Interestingly, Cherokee creation myths have two main versions, with the myths about the Sky woman existing in this culture as well (Leeming 80). At the same time, the cited myths show that, like other Native American tribes, Cherokee and Iroquois tend to believe that the world did not come into existence out of nothing; their myths begin with some kind of world already existing (Nash & Strobel 32). In both cases, it is the dichotomy of the Sky World and the ‘lower’ world covered with water. At the same time, the Cherokee creation myth fosters the tribe’s spiritual connection to their homeland and especially to the Appalachian Mountains (as they are believed to be the Buzzard’s creation).

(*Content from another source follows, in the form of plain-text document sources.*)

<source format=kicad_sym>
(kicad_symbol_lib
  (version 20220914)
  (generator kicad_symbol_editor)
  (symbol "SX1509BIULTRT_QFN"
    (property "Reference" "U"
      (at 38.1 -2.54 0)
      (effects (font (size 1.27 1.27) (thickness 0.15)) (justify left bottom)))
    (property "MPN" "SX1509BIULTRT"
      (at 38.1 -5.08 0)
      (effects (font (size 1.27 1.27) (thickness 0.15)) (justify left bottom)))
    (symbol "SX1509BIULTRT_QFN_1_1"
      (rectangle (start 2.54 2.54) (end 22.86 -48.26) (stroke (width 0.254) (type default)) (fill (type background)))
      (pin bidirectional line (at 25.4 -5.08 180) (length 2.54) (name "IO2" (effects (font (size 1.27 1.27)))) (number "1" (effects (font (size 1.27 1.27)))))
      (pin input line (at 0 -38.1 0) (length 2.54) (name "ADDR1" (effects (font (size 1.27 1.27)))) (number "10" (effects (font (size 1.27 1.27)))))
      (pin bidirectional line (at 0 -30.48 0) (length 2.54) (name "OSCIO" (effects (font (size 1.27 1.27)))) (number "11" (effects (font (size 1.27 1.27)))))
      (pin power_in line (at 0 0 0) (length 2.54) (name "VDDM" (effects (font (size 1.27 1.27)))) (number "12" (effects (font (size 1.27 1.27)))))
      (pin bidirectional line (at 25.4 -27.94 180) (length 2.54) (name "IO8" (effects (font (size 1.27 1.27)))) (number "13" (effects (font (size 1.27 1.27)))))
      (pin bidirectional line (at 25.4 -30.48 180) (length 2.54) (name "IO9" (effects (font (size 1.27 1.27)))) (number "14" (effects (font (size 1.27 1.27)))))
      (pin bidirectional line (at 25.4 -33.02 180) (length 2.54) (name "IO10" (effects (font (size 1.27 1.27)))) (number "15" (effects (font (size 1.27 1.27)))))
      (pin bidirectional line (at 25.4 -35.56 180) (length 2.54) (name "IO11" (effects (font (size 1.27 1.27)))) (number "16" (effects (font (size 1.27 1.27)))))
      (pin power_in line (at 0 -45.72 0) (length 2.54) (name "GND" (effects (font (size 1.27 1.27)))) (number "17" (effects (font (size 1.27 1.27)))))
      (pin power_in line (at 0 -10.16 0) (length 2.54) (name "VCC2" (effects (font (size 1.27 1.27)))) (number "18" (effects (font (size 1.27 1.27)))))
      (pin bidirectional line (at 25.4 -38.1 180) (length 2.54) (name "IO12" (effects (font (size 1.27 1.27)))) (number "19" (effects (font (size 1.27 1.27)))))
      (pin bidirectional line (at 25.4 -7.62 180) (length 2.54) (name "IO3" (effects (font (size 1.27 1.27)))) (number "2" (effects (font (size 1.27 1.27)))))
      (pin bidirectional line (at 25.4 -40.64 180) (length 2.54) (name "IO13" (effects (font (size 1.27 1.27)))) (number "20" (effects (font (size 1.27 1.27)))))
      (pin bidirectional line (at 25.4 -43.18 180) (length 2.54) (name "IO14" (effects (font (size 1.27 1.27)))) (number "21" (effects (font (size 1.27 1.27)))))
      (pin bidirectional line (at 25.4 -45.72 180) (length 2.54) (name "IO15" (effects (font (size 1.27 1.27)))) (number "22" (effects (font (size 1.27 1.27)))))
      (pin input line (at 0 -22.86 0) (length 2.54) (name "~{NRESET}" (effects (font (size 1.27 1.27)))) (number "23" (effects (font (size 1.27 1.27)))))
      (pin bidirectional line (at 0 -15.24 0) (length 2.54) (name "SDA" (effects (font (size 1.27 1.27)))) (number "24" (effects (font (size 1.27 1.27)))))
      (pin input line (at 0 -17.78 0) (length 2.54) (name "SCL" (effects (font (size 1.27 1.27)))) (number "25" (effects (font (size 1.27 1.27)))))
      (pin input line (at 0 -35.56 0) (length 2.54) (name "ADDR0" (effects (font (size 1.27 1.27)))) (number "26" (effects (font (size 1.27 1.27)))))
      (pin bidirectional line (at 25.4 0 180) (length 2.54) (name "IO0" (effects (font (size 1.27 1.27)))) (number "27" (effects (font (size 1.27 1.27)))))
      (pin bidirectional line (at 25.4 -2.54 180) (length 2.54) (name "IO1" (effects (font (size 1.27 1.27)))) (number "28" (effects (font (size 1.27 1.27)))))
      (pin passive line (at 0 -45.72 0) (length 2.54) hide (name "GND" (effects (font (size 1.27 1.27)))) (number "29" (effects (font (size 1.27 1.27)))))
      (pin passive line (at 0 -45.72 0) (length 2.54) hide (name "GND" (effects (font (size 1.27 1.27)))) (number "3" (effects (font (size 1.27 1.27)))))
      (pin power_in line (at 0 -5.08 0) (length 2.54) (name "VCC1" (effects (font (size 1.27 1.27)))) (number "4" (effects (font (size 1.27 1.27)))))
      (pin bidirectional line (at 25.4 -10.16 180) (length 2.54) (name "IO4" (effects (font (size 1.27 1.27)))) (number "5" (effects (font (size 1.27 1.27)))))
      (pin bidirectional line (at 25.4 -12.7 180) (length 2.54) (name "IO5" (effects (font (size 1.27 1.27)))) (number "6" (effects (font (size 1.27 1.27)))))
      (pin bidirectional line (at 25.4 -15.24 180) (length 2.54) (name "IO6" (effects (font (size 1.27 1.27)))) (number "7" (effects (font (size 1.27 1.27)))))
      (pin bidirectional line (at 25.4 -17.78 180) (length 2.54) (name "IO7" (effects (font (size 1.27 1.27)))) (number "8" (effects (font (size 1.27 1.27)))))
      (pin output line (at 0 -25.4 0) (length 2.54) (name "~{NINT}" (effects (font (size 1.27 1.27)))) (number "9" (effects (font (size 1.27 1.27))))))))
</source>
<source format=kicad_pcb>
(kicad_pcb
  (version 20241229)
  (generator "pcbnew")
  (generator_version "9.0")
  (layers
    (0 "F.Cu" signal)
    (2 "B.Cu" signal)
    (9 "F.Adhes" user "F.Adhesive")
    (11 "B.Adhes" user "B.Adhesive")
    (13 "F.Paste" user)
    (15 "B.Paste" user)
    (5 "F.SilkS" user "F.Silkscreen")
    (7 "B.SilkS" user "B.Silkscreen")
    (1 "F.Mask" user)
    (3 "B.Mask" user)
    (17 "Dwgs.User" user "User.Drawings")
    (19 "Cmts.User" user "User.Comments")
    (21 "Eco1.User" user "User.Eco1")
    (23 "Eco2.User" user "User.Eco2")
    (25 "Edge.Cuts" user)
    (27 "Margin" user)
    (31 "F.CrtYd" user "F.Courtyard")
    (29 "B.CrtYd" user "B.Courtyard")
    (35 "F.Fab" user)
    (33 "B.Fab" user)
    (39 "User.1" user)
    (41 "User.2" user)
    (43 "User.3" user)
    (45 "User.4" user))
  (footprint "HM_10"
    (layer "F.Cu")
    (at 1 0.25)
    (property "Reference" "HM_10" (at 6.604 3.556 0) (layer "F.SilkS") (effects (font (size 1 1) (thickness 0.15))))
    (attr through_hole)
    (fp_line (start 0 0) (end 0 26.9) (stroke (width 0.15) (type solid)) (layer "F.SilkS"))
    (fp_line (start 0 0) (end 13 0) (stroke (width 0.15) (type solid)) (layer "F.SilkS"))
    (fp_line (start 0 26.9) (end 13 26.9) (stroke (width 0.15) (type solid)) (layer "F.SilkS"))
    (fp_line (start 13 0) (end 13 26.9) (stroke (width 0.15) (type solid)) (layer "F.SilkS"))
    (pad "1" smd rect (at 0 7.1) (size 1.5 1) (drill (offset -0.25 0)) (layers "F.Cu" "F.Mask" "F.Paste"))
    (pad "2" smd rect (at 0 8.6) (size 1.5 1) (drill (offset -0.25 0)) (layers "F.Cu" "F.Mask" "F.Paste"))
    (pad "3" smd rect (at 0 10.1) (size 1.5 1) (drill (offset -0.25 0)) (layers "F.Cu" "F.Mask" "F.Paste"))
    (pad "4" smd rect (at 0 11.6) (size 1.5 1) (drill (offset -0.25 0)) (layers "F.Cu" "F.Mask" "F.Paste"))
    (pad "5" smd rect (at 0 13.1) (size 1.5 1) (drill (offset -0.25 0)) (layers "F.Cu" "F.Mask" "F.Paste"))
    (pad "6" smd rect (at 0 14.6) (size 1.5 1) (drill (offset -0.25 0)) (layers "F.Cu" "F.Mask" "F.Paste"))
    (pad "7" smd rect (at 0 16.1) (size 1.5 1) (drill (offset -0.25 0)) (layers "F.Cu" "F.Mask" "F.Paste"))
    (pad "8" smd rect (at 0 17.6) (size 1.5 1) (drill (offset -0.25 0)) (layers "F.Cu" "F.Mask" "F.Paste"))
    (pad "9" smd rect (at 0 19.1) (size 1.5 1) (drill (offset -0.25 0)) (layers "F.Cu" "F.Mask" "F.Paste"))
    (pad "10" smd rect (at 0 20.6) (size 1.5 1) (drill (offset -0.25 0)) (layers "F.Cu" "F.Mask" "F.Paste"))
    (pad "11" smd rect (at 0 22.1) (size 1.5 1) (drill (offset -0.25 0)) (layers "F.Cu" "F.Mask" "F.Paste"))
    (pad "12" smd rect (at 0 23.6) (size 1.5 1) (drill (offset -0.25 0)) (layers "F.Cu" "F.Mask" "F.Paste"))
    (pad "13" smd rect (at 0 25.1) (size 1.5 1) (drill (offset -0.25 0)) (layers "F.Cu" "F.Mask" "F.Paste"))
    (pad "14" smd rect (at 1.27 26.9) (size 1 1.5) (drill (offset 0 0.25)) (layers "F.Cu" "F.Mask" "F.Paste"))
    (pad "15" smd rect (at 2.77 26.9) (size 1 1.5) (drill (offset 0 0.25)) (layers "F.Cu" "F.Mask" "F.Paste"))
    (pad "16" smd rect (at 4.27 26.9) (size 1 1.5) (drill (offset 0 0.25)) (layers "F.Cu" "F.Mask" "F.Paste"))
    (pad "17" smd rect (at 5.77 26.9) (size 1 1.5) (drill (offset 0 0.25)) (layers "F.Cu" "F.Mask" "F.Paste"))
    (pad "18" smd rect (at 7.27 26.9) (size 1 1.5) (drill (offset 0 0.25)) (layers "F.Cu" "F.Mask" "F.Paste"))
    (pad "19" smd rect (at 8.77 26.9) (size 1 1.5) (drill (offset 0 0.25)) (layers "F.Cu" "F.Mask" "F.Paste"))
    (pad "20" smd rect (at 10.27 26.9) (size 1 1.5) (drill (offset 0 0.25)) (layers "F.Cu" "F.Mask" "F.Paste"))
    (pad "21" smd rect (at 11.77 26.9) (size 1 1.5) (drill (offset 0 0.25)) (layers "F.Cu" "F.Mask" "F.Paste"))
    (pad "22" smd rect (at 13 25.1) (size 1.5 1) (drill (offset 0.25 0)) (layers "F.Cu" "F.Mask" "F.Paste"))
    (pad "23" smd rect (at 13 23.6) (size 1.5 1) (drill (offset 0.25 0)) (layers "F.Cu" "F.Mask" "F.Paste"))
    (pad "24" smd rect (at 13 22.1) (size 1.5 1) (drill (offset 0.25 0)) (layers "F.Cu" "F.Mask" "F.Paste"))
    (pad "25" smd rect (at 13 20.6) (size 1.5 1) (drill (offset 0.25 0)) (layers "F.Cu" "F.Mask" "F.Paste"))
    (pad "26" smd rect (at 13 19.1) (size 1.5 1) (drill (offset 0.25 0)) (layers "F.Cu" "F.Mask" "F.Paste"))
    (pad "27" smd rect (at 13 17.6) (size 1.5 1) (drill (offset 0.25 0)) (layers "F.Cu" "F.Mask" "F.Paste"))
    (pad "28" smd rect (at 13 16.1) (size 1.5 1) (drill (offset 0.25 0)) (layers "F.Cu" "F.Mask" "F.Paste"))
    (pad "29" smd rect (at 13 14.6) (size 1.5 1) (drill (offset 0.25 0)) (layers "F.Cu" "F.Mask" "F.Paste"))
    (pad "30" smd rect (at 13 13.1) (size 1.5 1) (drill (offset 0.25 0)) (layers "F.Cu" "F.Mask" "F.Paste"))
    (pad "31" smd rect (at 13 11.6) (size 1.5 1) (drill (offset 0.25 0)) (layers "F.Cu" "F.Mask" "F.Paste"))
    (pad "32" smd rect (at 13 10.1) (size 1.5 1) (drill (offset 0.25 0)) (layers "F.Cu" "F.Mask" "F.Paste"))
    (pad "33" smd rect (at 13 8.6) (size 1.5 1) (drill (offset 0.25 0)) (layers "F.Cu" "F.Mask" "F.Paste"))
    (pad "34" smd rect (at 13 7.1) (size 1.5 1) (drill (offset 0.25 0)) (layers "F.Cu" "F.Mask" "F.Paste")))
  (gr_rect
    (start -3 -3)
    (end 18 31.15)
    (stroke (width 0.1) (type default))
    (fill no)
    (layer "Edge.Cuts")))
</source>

Although Cherokee and Iroquois seem to have no distinctive perception of linear time (as some scholars conclude from their myths), they believe that the humans who came into existence in the old times were not like them. At the same time, these creators falling from the sky – or created already in the earthy world – produce humans that are similar to the Iroquois or Cherokee people in ‘form’. Moreover, it is significant that each tribal myths projects the creation story on themselves and their lands (northeast for Iroquois and southeast for Cherokee), perceiving themselves as the ‘chosen’ people and, hence, their deep bonds with the spiritual world and nature. However, humans are not the crown of creation in both cultures are, therefore, are taught to treat other beings of the world with respect as those having animate spirit in them (Nash & Strobel 35).
The creation myths of Cherokee and Iroquois both suggest matrilineal traditions and a powerful position held by women. Along with strong bond based on family relations and clans, the myths show power women possess as contrasted to the position granted to women in European cultures. While in the Cherokee myths one can see the image of the female Sun giving light and warmth to all living beings in the world and the image of the first man’s sister possessing immense power for procreation; the Iroquois myth shows the Sky Woman as a ‘creator’ from the Sky World who gave birth to human being and possessed great power both in her primary form and as the Grandmother Moon. Thus, it is not surprising that the mother’s line determines the Cherokees’ clan membership.
The creation myths of Cherokee and Iroquois nations demonstrate the essence of these Native cultures and their worldviews determining their social and gender relations, attitudes towards other living beings and nature, and the unique spiritual mindset these people absorb from one generation to another. Being rather different from European cultures, Iroquois and Cherokee cultures are rather similar in their animistic perceptions of the world and perceived connections with the land they live in.
Leeming, David A. Creation Myths of the World: An Encyclopedia. ABC-CLIO, 2010.
Nash, Alice N., & Christoph Strobel. Daily Life of Native Americans from Post-Columbian Through Nineteenth-century America. Greenwood Publishing Group, 2006.
Parker, G. Keith. Seven Cherokee Myths: Creation, Fire, the Primordial Parents, the Nature of Evil, the Family, Universal Suffering, and Communal Obligation. McFarland, 2005.